(これは、あなたの『好き』はどこから?アドベントカレンダーの11日目の記事です)

何をなぜ好きかというのが、年々わからなくなっている。

好きな映画はと聞かれれば、いまなら「マッドマックス 怒りのデス・ロード」と即答する。でも、それが映画のなかで一番好きなのか、なぜこの映画が好きなのか、と聞かれるとしどろもどろになるだろう。好きな小説はと聞かれると即答はできない。最近読んだ中では『この本を盗むものは』がよかった。少し前に読んだ『マーダーボット・ダイアリー』も好きな作品だ。いまは本棚を眺めながらこれをかいているが、もし近くに本棚がなければもっと悩むだろう。『叛逆航路』に始まる〈アンシラリー〉シリーズも好きだ(これは、「マーダーボット」からの連想で思い出した作品だ)。ここまで書いて、私は小説ならなんでも読むけれどSFに多少偏っているということをあらためて認識する。SFのなかではアシモフのロボットものは昔から好きで、一つ選ぶなら『鋼鉄都市』になるだろう。好きな作家となると、神林長平と夏目漱石がまず出てくる。好きな漫画なら『鉄コン筋クリート』。なにが好きかについてはこのように、いちおうは具体的な回答は出せることが多い。でも、なぜ、どこが、を問われると即答はできない。なぜ私はこの作品が良いと思ったのか? なぜSFが好きなのか?

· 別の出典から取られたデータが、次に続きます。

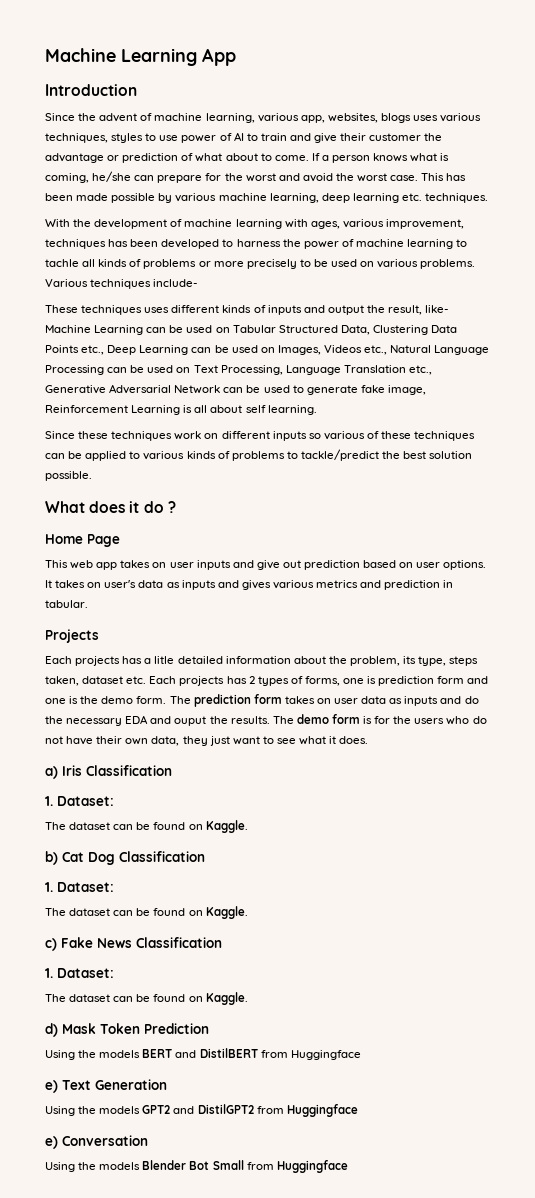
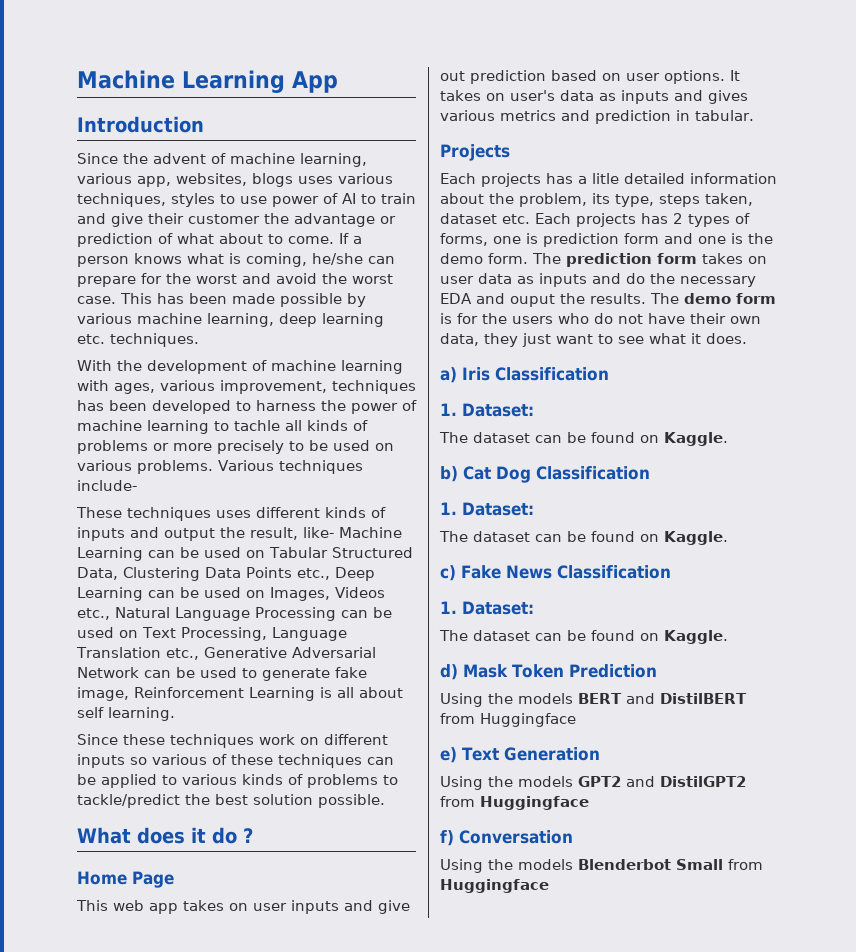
[45,1136,58,1149] e) -> [440,830,454,846] f)
[142,1160,210,1170] Blender Bot -> [578,859,671,870] Blenderbot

好きなことを職業にすべきた、いやすべきではない、というポピュラーな議論がある。私はずっと職業プログラマとして働いている。小学校6年生のころにはプログラミングに興味があり、結局その延長線上で仕事している。つまり好きなことを職業にしたんだろうと思う。でも、プログラミングの何が好きなのか、と問われると難しい。一応理由らしきものはある。 じぶんで作ったものがすぐ動くのは楽しい。でも私は手先が不器用で、物理的な実体を伴うものを作り上げるのは苦手だ。 プログラミングは、手先が不器用でも自分の想像力と認識力がおよぶ限界まで複雑で精密なものが作れる。 というのが一応の理由だが、そんな理由で小学生の頃に始めたとは思えず、あとで考え出した理屈のような気がしてならない。

理由はともかくとして、いま好きなもののルーツは中学生から高校生にかけて得たものが多いようにおもう。プログラミングが本当に面白くなったのは中学生になってからだった。シャープのX1Cを買ってもらい、BASICで飽き足らずアセンブラに手を出した。当時は非公開のはずのシステムROMの情報も(なぜか)簡単に手に入ったので、そのレイヤでも遊んだ。Oh! MZ(途中からOh! Xに名称変更)という雑誌に乗っていたS-OSというOS(というよりはBIOS)と、その上で動くプログラミング言語で遊んだ。このあたりの経験がプログラマとしての私の基礎になっているのは間違いない。

読む小説がSFに偏るようになった理由の一つは、中学生の時に神林長平の『戦闘妖精・雪風』を読んだことだと思う。映画を意識的に観るようになったのは、高校生の時深夜テレビでやっていた「ミツバチのささやき」をたまたま観たのがきっかけだった。この映画は、それまで私がみていた映画と全く異なっていた。「映画的」とはなにか、というのを私に考えさせるようになったのはその差異だったのだと思う。「ミツバチのささやき」だって?「マッドマックス 怒りのデス・ロード」全然違うじゃねえか、と言われるかもしれないが、映画としての愉しみの基本は、この二本では同じだと私は思っている。

コミックは中高生の時にはあまり読んでおらず、今も好きな『鉄コン筋クリート』は大学生の時に連載初回を読んで知った。私は初見でこの漫画の「映画的」な部分が気に入ったのだったと記憶している。一話の冒頭で電柱にたつクロを右に配置した宝町のパノラマにまず目をひかれ、細かいカット割で場面をつないでいくリズムに飲み込まれた。私は映画の興味の延長で、この漫画に入っていったんだと思う。が、これも後で作り上げた模造記憶かもしれない。

最近になってから好きになったものも、じっくりたどれば中学生か高校生の頃にそのルーツが見つかるのかもしれない。それを確認してみるのもきっと面白いが、私はそういう根気に欠けている。目の前にあるもの、これから出会うものを楽しんで行こうぜ、という刹那的な姿勢で暮らしている。

とはいえ小説や漫画や映像作品については、そのどこをなぜ自分が良いとおもってなぜ好きだと感じるのかを、時間をとって確認し考える習慣をつけた方がよりよく楽しめるだろう。避けちゃダメだな、とこれを書いている今思っている。がんばります。